» **Action item**
Repeat all the records exactly, omitting pictures.

» **Data supplied**
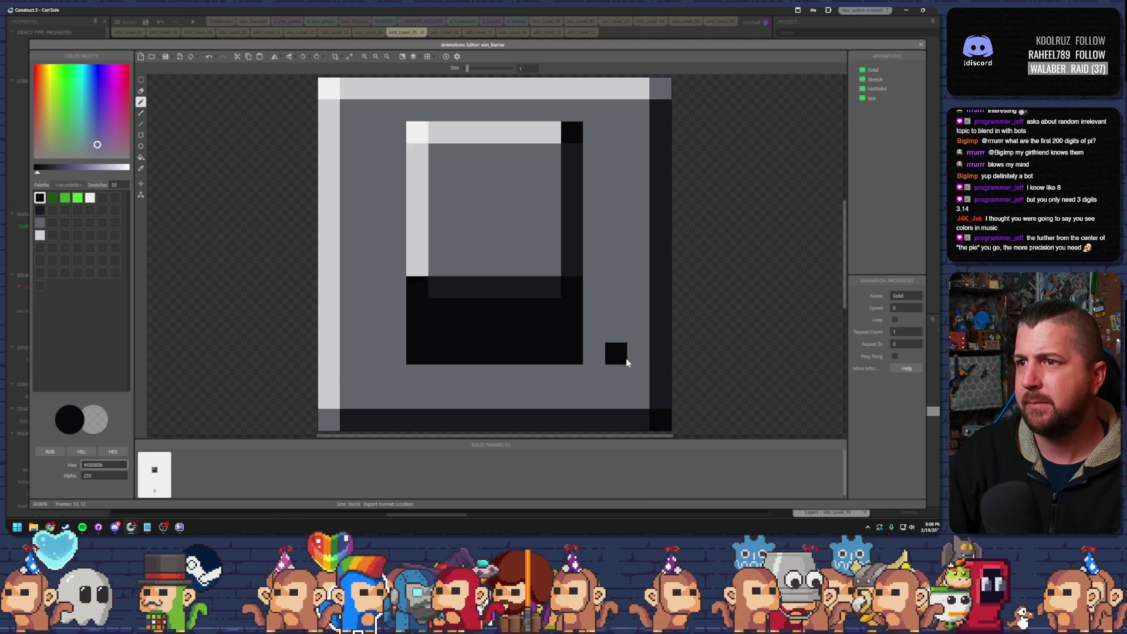
key(Escape)
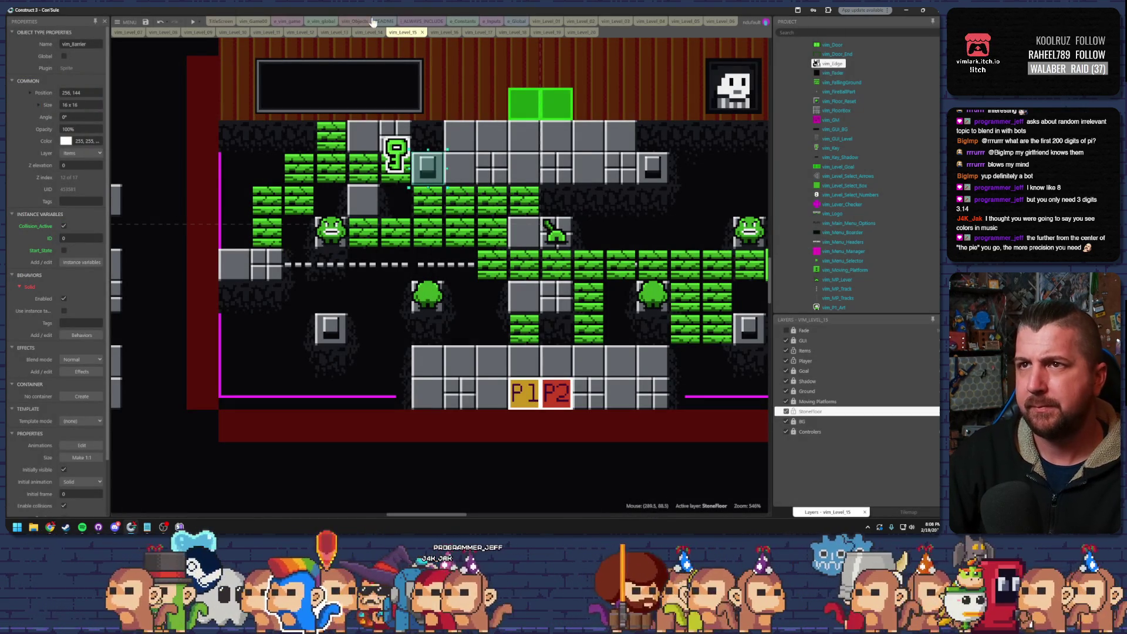
key(F5)
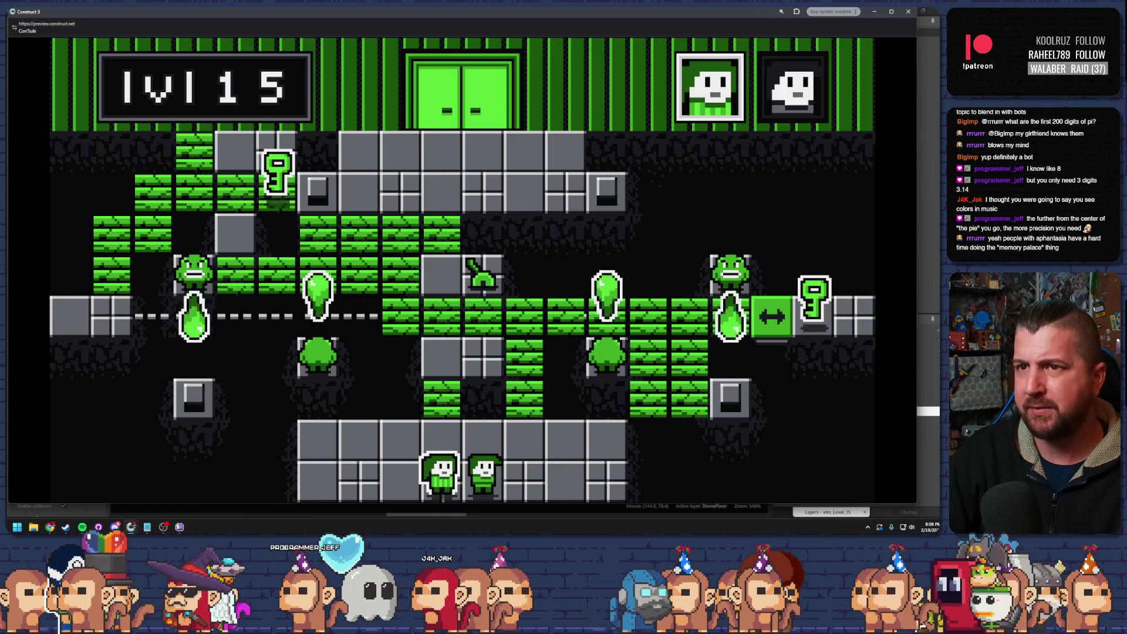
key(alt+F4)
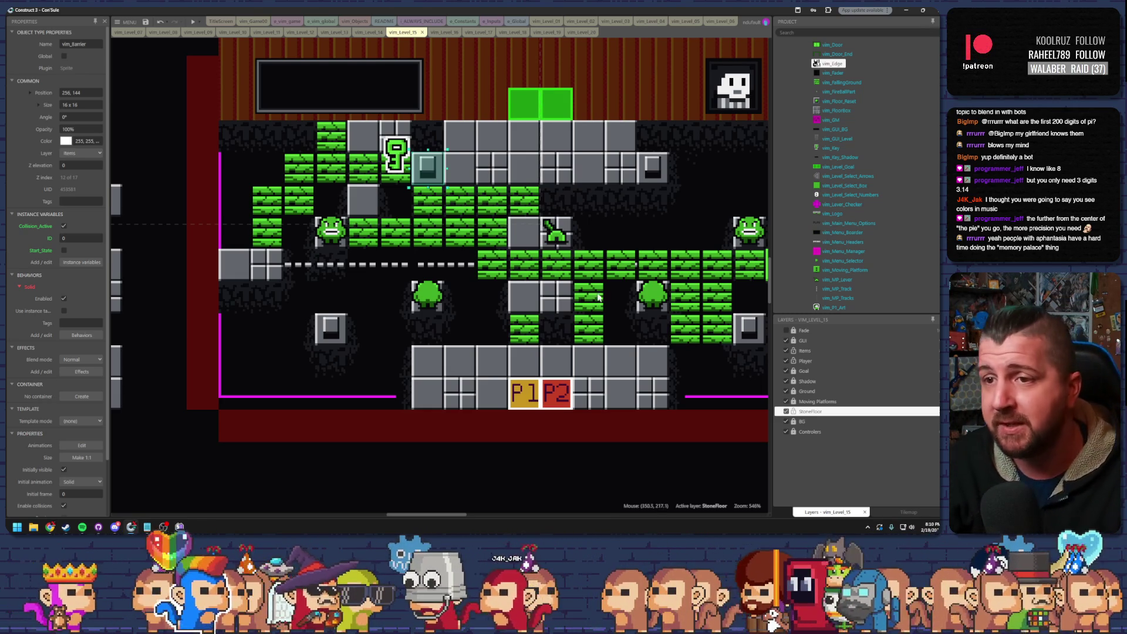
- Repaint the barrier's black lower area with dark grey #191a1e sampled from the sprite, then test-run the level
double_click(331, 328)
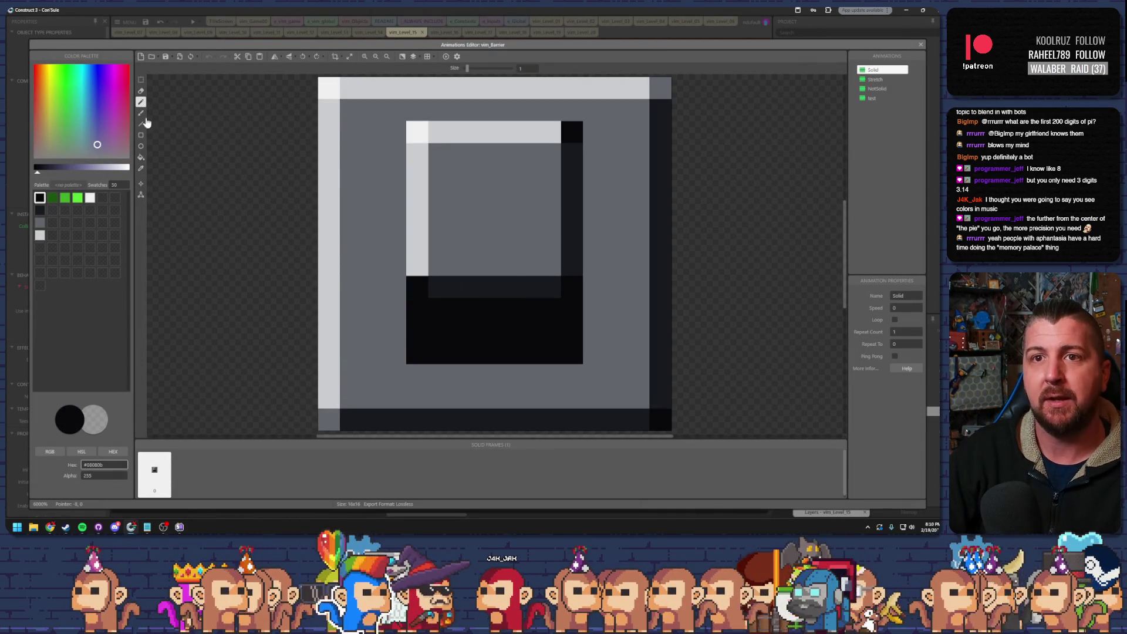
click(141, 168)
click(483, 290)
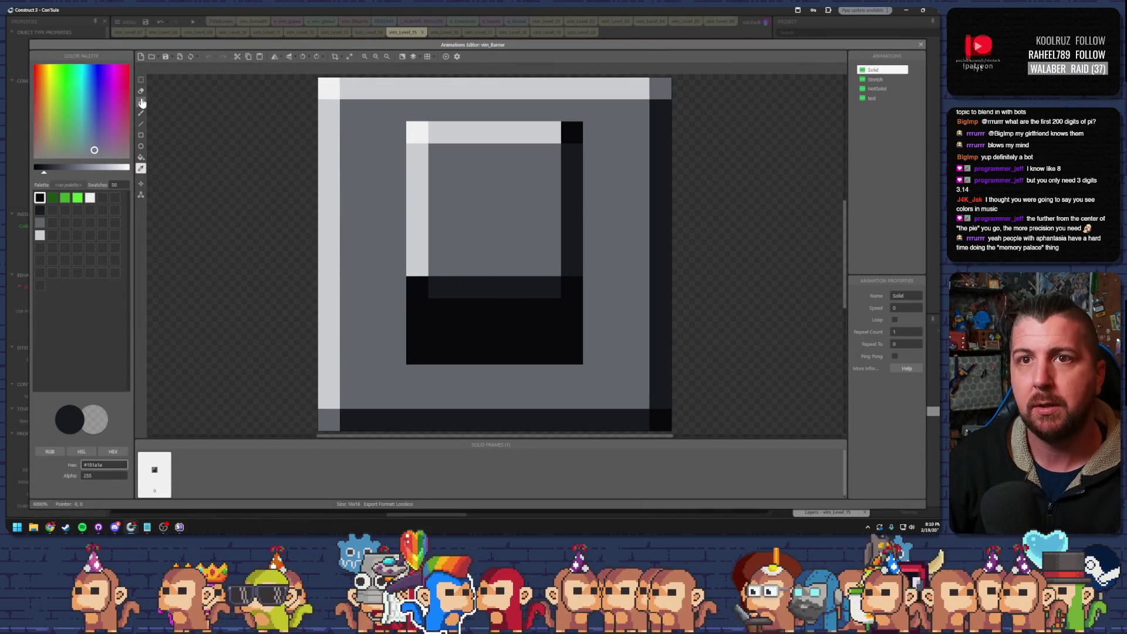
mouse_move(437, 309)
mouse_down()
mouse_move(435, 327)
mouse_move(470, 340)
mouse_move(544, 339)
mouse_move(490, 311)
mouse_up()
click(462, 309)
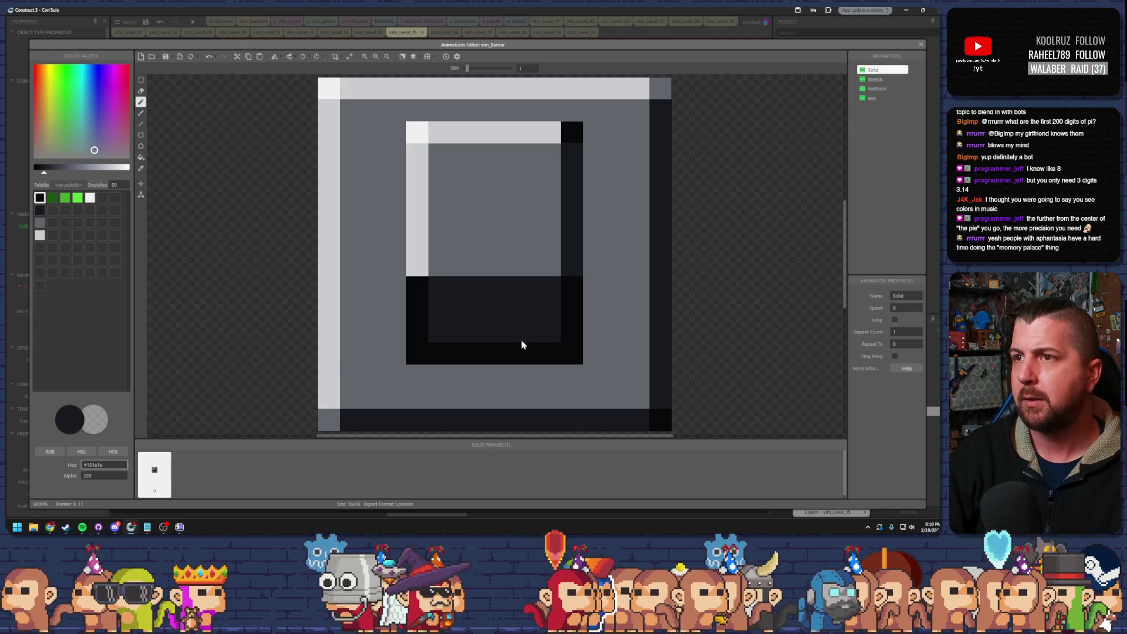
key(Escape)
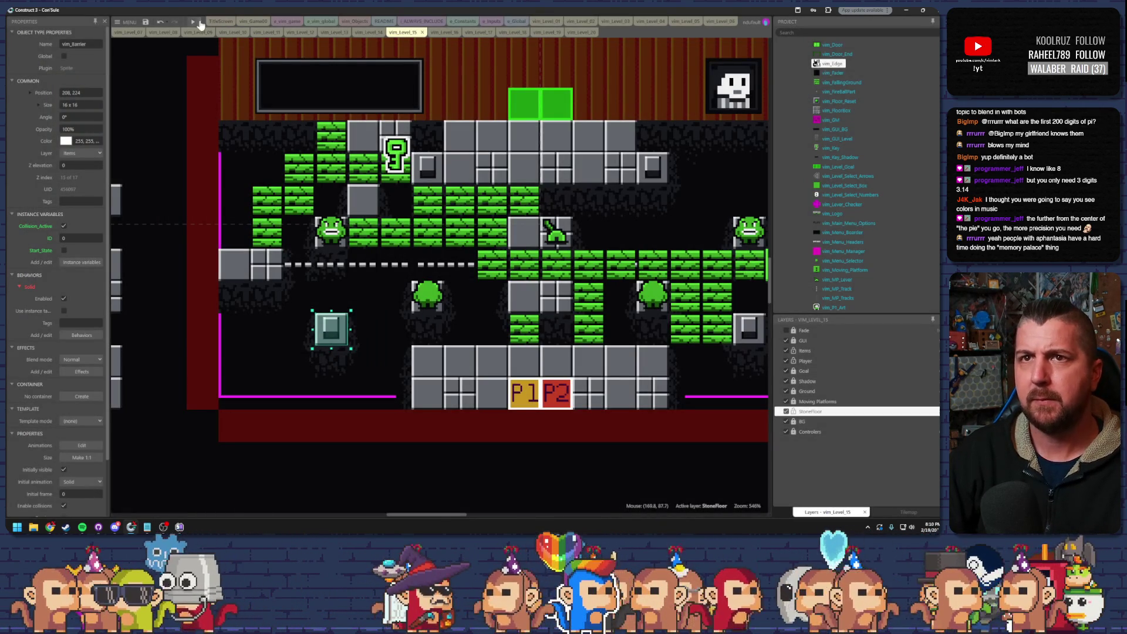
double_click(312, 111)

» **Task response**
key(Escape)
key(F5)
key(alt+F4)
- Repaint the barrier's black lower area with dark grey #191a1e sampled from the sprite, then test-run the level
double_click(331, 328)
click(141, 168)
click(483, 290)
mouse_move(437, 309)
mouse_down()
mouse_move(435, 327)
mouse_move(470, 340)
mouse_move(544, 339)
mouse_move(490, 311)
mouse_up()
click(462, 309)
key(Escape)
double_click(312, 111)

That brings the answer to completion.